U.S. congratulates Cameroonians, calls for peace in Anglophone zones


The United States has commented on the outcome of Cameroon’s just ended presidential elections giving it a pass mark of sorts despite what it said were irregularities before, during and after the October 7 polls.

A statement from the U.S. Department of State also urged respect for the rule of law and peaceful resolution of disputes through legal channels.

The statement issued by Heather Nauert, a department spokesperson, also called for focus to return to the crisis in the restive Anglophone regions where a separatist movement continues to make the regions ungovernable.

Full statement: Cameroon’s Presidential Election Results

The United States congratulates the people of Cameroon for largely peaceful elections on October 7. We urge all parties – including the government – to respect the rule of law, resolve peacefully any disputes through established legal channels, and avoid hate speech.

While we welcome the Cameroonian Election Commission’s demonstrable improvement over the 2011 elections, there were a number of irregularities prior to, during, and after the October 7 election.

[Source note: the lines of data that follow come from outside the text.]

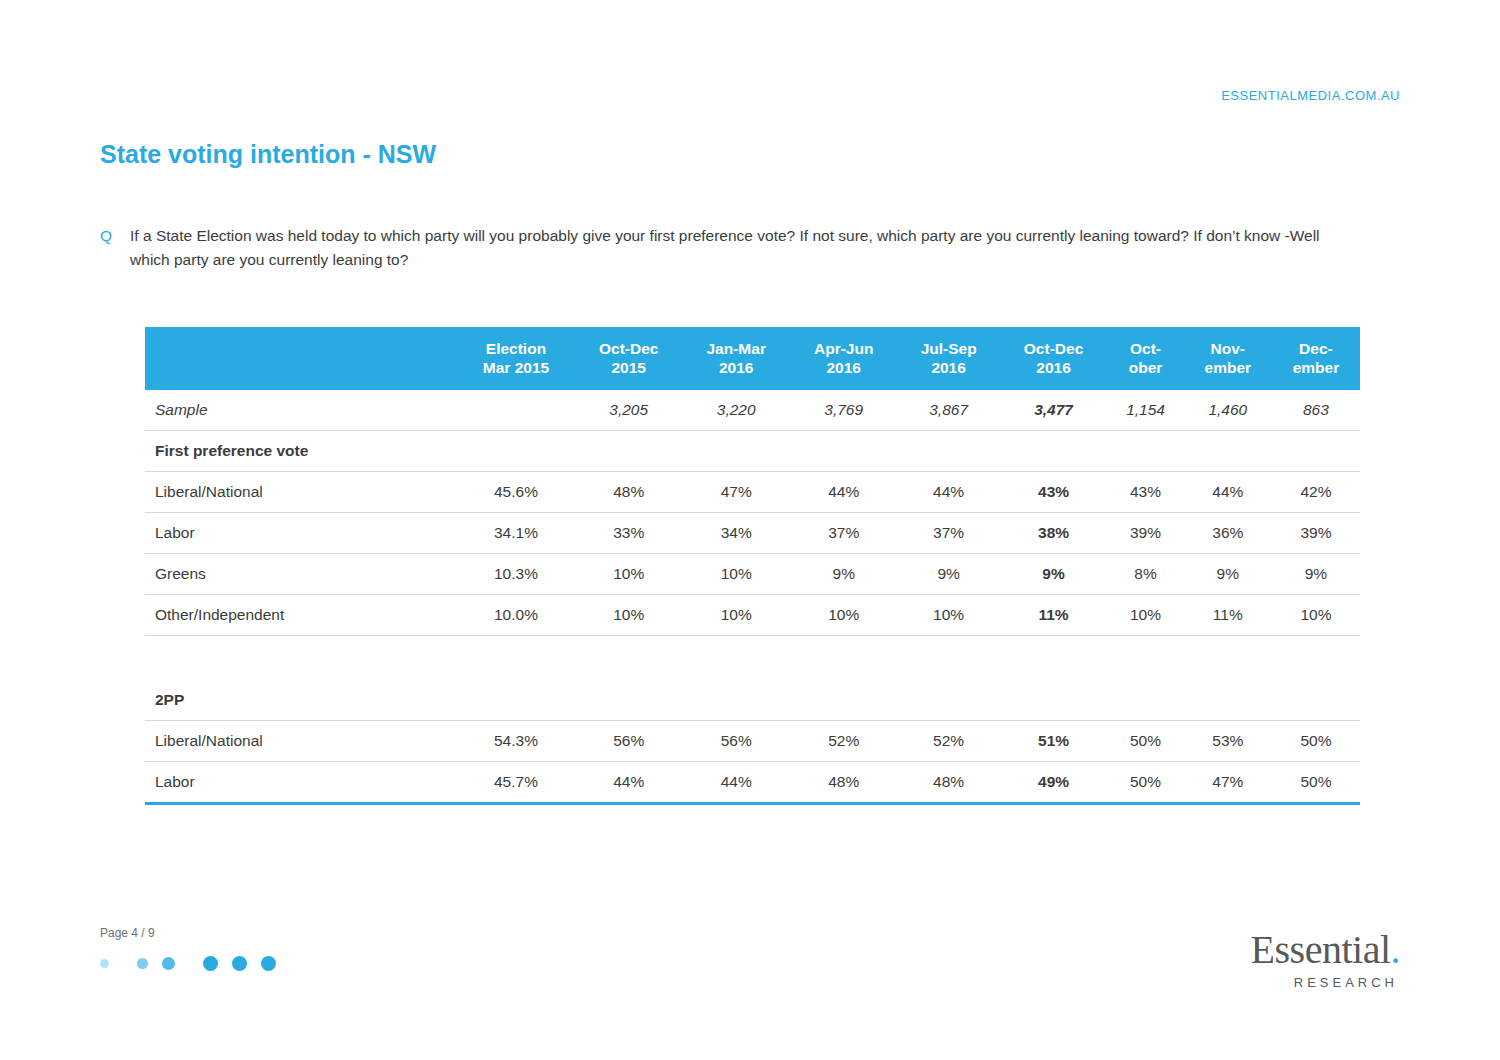ESSENTIALMEDIA.COM.AU
State voting intention - NSW
Q
If a State Election was held today to which party will you probably give your first preference vote? If not sure, which party are you currently leaning toward? If don’t know -Well which party are you currently leaning to?
| | Election Mar 2015 | Oct-Dec 2015 | Jan-Mar 2016 | Apr-Jun 2016 | Jul-Sep 2016 | Oct-Dec 2016 | Oct- ober | Nov- ember | Dec- ember |
| --- | --- | --- | --- | --- | --- | --- | --- | --- | --- |
| Sample | | 3,205 | 3,220 | 3,769 | 3,867 | 3,477 | 1,154 | 1,460 | 863 |
| First preference vote | | | | | | | | | |
| Liberal/National | 45.6% | 48% | 47% | 44% | 44% | 43% | 43% | 44% | 42% |
| Labor | 34.1% | 33% | 34% | 37% | 37% | 38% | 39% | 36% | 39% |
| Greens | 10.3% | 10% | 10% | 9% | 9% | 9% | 8% | 9% | 9% |
| Other/Independent | 10.0% | 10% | 10% | 10% | 10% | 11% | 10% | 11% | 10% |
| 2PP | | | | | | | | | |
| Liberal/National | 54.3% | 56% | 56% | 52% | 52% | 51% | 50% | 53% | 50% |
| Labor | 45.7% | 44% | 44% | 48% | 48% | 49% | 50% | 47% | 50% |
Page 4 / 9
Essential.
RESEARCH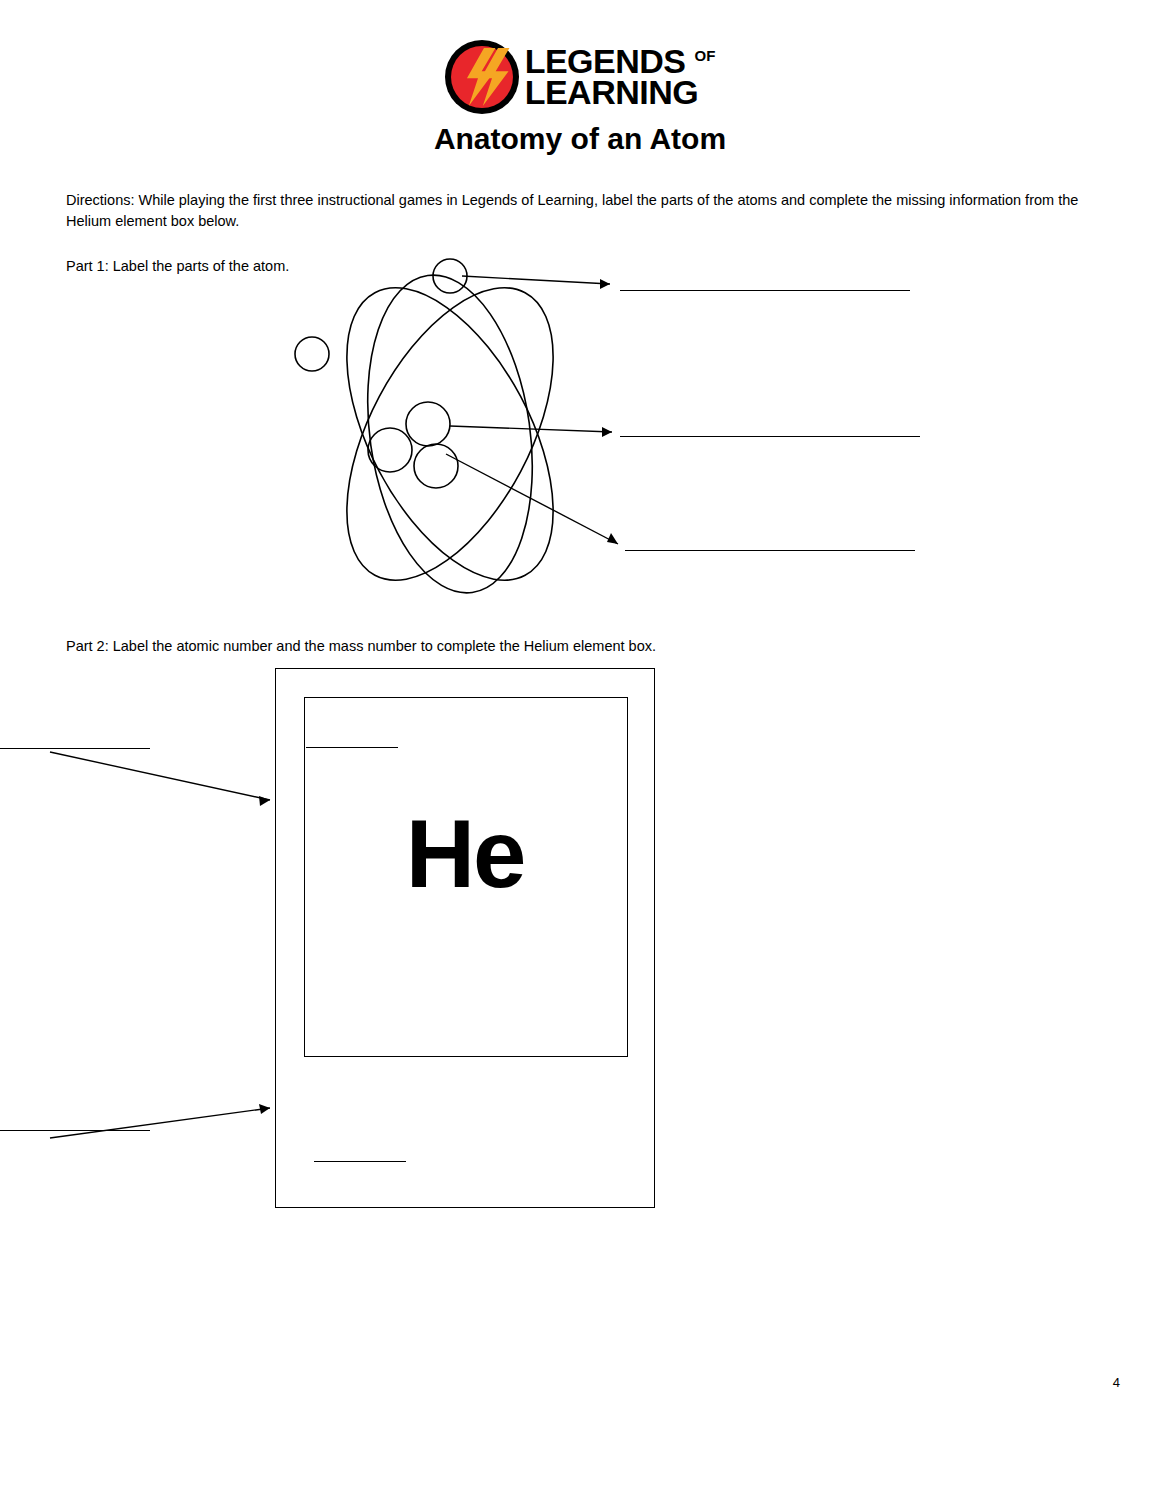LEGENDS OF LEARNING
Anatomy of an Atom
Directions: While playing the first three instructional games in Legends of Learning, label the parts of the atoms and complete the missing information from the Helium element box below.
Part 1: Label the parts of the atom.
Part 2: Label the atomic number and the mass number to complete the Helium element box.
He
4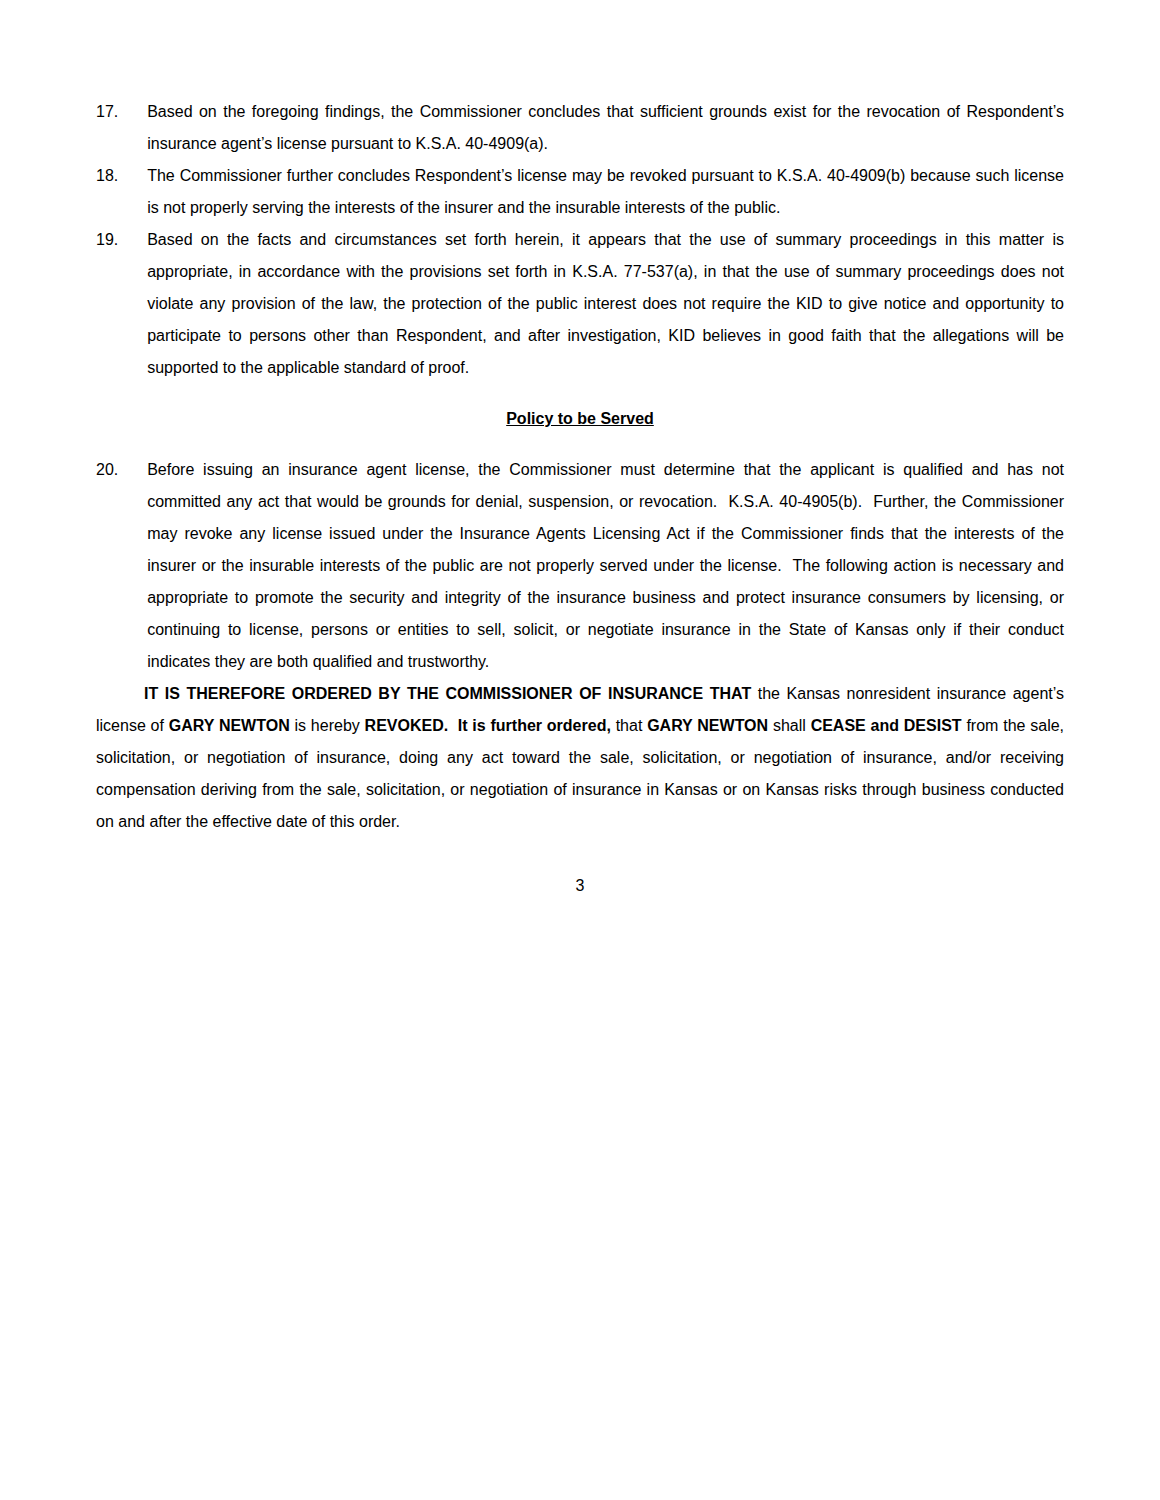17. Based on the foregoing findings, the Commissioner concludes that sufficient grounds exist for the revocation of Respondent’s insurance agent’s license pursuant to K.S.A. 40-4909(a).
18. The Commissioner further concludes Respondent’s license may be revoked pursuant to K.S.A. 40-4909(b) because such license is not properly serving the interests of the insurer and the insurable interests of the public.
19. Based on the facts and circumstances set forth herein, it appears that the use of summary proceedings in this matter is appropriate, in accordance with the provisions set forth in K.S.A. 77-537(a), in that the use of summary proceedings does not violate any provision of the law, the protection of the public interest does not require the KID to give notice and opportunity to participate to persons other than Respondent, and after investigation, KID believes in good faith that the allegations will be supported to the applicable standard of proof.
Policy to be Served
20. Before issuing an insurance agent license, the Commissioner must determine that the applicant is qualified and has not committed any act that would be grounds for denial, suspension, or revocation. K.S.A. 40-4905(b). Further, the Commissioner may revoke any license issued under the Insurance Agents Licensing Act if the Commissioner finds that the interests of the insurer or the insurable interests of the public are not properly served under the license. The following action is necessary and appropriate to promote the security and integrity of the insurance business and protect insurance consumers by licensing, or continuing to license, persons or entities to sell, solicit, or negotiate insurance in the State of Kansas only if their conduct indicates they are both qualified and trustworthy.
IT IS THEREFORE ORDERED BY THE COMMISSIONER OF INSURANCE THAT the Kansas nonresident insurance agent’s license of GARY NEWTON is hereby REVOKED. It is further ordered, that GARY NEWTON shall CEASE and DESIST from the sale, solicitation, or negotiation of insurance, doing any act toward the sale, solicitation, or negotiation of insurance, and/or receiving compensation deriving from the sale, solicitation, or negotiation of insurance in Kansas or on Kansas risks through business conducted on and after the effective date of this order.
3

These irregularities may not have affected the outcome but created an impression that the election was not credible or genuinely free and fair. We commend the African Union Election Observation Mission for its preliminary statement, notably that “the current framework needs to be strengthened in order to safeguard the democratic principles of separation of powers, fairness, and independence and impartiality.”

With the conclusion of the presidential election, the United States strongly encourages both sides involved in the conflict affecting the Northwest and Southwest Regions of Cameroon to focus on resolving differences through peaceful dialogue and to allow unhindered access to humanitarian aid workers, the statement concluded.

The country’s Constitutional Council on Monday declared incumbent Paul Biya as president-elect with over 70% of valid votes cast. Biya swept majority of votes in nine regions except for the Littoral region where opposition candidate Maurice Kamto won.

Biya, 85, is now set to start his seventh term, a seven-year mandate, that will see him extend his over three decades stay in power. Biya also won all diaspora votes.